• _Written exercise_
Reproduce word for word the portion of the forum thread below about painting miniature armies, beginning with the words "## elmir (Apr" and stopping after "(Dec 16, 2009)".
-- Start Extract provided --
I swear I have ADD when it comes to settling on an army...


----------



## Saulot (May 25, 2011)

IanC said:


> I swear I have ADD when it comes to settling on an army...


hahaha I bet you're not alone with this one. :biggrin:

I'll give you some motivation: Moar Brets! Moar Brets!!! MOAR!!! :ireful2:


----------



## IanC (Sep 3, 2010)

Well they arent Brets, but heres 5 wood elf glade guard?


Thats, like, over a quarter of the unit. Woo.


----------



## imm0rtal reaper (Jul 15, 2008)

Elves? ELVES? No! More brets sir! More Brets! :biggrin:

Nice looking glade guard though, are you planning on including eagles?


----------



## Midge913 (Oct 21, 2010)

Love the greens mate! Now back to the Brets with you!


----------



## IanC (Sep 3, 2010)

Bah!  Its the knights! I'm scared of doing them. They are a new level of model painting to me, if you get me. I'll try and make a start on the lord tomorrow, aswell as fixing his horse (hes on a metal horse, I painted it last week and the damn varnish i used on it dried glossy instead of matte). k:


----------



## ElciD (May 27, 2011)

You can make it!  I like ur undead and the elvish guys but i'm really looking forward seeing your knights! U have some nice colors on your soldiers, i want to see how u work on the knights.


----------



## elmir (Apr 14, 2011)

If you are going to be doing any form of heraldry, get masking tape at your local hardware store first. Just a little tip to make the task less daunting.

Good work on the skellies and wood elves btw. But I'll echo what other said: get cracking on those knights! :biggrin:


----------



## Masked Jackal (Dec 16, 2009)

Really good stuff so far, but we're wanting to see the good ol' knights. Elves can be put on the backburner until then. ;p


----------



## Legiomortis (Jun 11, 2011)

Loving that Treeman model, some really nice detailing there, deserves a +rep for sure


----------
-- End Extract provided --
-- Start Data lines --
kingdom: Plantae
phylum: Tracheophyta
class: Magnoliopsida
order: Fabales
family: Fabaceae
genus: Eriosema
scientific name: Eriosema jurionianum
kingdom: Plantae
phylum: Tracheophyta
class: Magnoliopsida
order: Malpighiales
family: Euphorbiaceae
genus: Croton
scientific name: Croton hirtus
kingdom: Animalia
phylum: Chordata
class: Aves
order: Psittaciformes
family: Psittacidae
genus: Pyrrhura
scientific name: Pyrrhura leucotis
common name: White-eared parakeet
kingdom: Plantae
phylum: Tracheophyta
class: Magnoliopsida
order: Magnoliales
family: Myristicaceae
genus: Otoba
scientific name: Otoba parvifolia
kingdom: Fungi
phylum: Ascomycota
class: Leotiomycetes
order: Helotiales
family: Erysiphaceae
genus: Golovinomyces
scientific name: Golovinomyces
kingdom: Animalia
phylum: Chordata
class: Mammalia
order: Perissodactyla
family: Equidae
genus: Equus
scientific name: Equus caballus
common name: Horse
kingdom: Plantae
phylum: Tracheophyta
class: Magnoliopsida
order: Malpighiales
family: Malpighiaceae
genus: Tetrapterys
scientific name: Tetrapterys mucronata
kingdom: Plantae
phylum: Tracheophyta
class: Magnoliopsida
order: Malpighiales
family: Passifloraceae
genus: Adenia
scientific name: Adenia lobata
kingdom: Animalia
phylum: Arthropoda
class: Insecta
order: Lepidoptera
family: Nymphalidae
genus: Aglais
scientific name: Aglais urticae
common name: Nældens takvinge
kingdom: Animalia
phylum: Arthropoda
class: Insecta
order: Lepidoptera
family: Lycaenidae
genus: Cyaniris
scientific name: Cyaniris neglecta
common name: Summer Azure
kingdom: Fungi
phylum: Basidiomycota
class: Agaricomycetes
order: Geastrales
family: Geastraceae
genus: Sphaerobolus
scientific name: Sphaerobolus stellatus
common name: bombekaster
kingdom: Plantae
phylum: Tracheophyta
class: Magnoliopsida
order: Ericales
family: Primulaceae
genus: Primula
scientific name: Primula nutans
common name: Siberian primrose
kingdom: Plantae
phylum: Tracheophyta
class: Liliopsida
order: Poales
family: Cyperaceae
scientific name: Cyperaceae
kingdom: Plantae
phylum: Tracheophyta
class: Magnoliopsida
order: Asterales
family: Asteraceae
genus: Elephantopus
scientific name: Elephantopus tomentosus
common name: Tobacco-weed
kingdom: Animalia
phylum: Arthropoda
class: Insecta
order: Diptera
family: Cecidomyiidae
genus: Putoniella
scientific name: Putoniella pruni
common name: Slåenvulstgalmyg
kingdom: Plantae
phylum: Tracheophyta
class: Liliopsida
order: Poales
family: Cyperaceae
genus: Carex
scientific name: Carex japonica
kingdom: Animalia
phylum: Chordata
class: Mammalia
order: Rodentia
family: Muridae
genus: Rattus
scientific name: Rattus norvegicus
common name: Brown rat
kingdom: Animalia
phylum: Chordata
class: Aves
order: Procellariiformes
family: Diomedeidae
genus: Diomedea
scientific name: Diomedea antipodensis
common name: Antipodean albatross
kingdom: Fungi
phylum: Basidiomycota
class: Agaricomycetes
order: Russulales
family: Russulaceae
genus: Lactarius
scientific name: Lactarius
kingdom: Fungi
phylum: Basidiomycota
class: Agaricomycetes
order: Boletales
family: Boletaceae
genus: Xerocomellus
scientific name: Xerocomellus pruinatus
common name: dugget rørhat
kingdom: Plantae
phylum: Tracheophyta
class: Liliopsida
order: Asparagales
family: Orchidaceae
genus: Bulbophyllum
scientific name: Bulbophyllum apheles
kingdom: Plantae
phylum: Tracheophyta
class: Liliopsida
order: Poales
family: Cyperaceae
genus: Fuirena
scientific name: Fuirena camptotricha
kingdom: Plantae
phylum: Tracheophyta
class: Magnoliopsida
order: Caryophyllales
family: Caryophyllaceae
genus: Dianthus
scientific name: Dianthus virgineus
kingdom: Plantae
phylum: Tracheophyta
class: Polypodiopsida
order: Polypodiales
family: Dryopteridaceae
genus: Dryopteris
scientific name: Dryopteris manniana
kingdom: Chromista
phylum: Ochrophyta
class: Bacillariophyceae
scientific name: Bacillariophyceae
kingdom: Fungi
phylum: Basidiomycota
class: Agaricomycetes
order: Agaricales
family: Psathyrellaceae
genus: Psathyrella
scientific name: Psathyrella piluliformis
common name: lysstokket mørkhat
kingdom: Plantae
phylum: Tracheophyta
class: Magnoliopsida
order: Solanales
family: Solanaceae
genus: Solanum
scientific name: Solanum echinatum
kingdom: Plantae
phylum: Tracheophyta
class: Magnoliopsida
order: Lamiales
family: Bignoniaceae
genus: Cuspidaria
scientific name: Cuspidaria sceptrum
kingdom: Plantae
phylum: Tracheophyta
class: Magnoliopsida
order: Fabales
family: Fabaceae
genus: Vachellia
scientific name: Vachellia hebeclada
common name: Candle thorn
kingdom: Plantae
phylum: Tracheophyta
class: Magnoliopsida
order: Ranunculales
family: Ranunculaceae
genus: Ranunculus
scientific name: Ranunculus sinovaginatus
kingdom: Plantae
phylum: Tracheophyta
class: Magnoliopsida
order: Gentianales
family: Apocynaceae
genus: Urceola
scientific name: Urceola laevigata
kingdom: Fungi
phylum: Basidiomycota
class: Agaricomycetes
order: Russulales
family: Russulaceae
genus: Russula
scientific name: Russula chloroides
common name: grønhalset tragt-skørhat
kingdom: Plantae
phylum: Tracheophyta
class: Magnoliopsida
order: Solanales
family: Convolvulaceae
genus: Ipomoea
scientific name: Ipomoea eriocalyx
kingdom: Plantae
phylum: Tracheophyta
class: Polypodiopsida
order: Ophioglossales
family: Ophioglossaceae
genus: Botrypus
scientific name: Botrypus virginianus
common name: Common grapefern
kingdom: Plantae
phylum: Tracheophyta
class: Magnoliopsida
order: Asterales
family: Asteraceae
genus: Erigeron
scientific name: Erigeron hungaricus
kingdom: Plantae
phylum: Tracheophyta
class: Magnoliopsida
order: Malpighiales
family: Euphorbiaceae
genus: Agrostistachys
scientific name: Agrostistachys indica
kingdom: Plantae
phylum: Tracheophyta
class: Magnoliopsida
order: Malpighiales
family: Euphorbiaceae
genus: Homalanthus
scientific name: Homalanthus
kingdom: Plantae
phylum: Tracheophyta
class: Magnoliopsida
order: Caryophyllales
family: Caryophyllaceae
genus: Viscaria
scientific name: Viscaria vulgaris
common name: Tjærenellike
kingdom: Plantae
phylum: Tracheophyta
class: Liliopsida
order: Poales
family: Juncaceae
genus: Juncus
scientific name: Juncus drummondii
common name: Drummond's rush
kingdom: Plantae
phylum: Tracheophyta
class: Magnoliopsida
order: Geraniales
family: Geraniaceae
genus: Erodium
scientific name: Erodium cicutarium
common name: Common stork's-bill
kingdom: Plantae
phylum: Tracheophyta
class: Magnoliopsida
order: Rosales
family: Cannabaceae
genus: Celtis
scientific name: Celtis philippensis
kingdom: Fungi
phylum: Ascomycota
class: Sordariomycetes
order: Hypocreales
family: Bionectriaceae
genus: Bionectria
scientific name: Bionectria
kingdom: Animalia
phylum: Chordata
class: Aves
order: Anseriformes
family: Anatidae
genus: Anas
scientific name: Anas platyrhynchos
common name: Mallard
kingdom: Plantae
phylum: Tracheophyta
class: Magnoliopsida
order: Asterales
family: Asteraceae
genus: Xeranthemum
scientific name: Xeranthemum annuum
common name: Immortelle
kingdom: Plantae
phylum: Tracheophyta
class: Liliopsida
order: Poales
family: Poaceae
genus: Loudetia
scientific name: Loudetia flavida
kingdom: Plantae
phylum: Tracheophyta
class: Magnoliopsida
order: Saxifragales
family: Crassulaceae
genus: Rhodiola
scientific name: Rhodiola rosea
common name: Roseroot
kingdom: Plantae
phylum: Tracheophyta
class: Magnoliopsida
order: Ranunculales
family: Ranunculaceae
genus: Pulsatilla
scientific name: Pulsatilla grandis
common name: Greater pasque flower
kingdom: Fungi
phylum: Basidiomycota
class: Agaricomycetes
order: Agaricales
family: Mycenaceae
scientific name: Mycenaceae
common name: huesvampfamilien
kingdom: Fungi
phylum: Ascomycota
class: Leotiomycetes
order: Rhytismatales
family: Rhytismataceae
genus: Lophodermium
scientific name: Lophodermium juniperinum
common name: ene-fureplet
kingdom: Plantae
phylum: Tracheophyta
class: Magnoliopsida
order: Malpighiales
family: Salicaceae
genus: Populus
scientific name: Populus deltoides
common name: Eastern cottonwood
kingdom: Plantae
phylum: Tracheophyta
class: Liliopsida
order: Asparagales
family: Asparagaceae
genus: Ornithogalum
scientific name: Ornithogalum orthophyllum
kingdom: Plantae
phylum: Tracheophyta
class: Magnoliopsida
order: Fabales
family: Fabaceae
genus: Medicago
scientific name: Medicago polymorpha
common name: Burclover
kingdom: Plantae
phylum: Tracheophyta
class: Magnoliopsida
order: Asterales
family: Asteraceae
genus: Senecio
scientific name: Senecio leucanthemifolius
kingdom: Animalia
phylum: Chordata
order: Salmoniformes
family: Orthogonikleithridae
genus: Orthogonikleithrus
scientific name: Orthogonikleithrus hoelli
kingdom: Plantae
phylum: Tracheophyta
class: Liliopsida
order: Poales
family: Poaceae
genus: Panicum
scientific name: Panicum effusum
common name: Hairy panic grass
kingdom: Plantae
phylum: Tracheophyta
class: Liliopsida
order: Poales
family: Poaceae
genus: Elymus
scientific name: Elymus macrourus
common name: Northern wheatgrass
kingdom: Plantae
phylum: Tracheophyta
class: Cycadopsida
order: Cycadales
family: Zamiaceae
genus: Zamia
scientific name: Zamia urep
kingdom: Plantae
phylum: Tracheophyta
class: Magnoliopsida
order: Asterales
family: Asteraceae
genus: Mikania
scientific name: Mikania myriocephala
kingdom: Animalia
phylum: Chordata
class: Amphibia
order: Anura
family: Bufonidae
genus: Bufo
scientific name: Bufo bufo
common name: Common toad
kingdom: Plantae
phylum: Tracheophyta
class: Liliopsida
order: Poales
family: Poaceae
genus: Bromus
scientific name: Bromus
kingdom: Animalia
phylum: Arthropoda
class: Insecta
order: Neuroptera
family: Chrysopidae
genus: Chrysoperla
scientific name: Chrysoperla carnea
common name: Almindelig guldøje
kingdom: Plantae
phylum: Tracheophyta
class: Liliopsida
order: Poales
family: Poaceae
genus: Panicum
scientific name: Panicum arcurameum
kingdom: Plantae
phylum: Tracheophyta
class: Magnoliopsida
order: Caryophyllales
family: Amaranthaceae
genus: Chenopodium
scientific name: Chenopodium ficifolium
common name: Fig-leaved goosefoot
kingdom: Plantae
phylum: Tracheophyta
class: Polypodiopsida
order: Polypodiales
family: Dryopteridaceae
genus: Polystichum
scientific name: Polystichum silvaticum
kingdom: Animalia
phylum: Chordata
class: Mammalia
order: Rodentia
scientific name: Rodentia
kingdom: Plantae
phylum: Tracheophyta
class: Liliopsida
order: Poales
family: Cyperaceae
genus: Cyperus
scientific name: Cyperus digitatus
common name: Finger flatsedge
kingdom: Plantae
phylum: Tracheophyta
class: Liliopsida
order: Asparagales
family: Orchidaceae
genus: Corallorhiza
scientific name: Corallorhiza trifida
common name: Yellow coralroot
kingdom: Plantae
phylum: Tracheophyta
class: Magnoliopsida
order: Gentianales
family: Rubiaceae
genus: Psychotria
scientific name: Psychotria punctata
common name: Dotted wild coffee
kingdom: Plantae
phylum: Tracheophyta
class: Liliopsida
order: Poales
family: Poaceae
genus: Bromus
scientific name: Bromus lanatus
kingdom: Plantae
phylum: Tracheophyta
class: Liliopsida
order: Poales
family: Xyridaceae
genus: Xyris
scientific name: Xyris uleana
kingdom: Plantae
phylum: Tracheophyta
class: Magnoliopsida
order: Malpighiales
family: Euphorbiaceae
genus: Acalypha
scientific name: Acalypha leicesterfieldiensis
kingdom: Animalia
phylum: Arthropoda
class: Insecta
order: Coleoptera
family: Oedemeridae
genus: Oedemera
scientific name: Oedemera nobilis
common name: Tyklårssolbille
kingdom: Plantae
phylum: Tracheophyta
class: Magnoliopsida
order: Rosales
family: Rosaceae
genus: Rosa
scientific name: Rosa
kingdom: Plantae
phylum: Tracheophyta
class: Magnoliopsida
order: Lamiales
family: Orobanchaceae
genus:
-- End Data lines --
• _Exercise response_
## elmir (Apr 14, 2011)

If you are going to be doing any form of heraldry, get masking tape at your local hardware store first. Just a little tip to make the task less daunting.

Good work on the skellies and wood elves btw. But I'll echo what other said: get cracking on those knights! :biggrin:


----------



## Masked Jackal (Dec 16, 2009)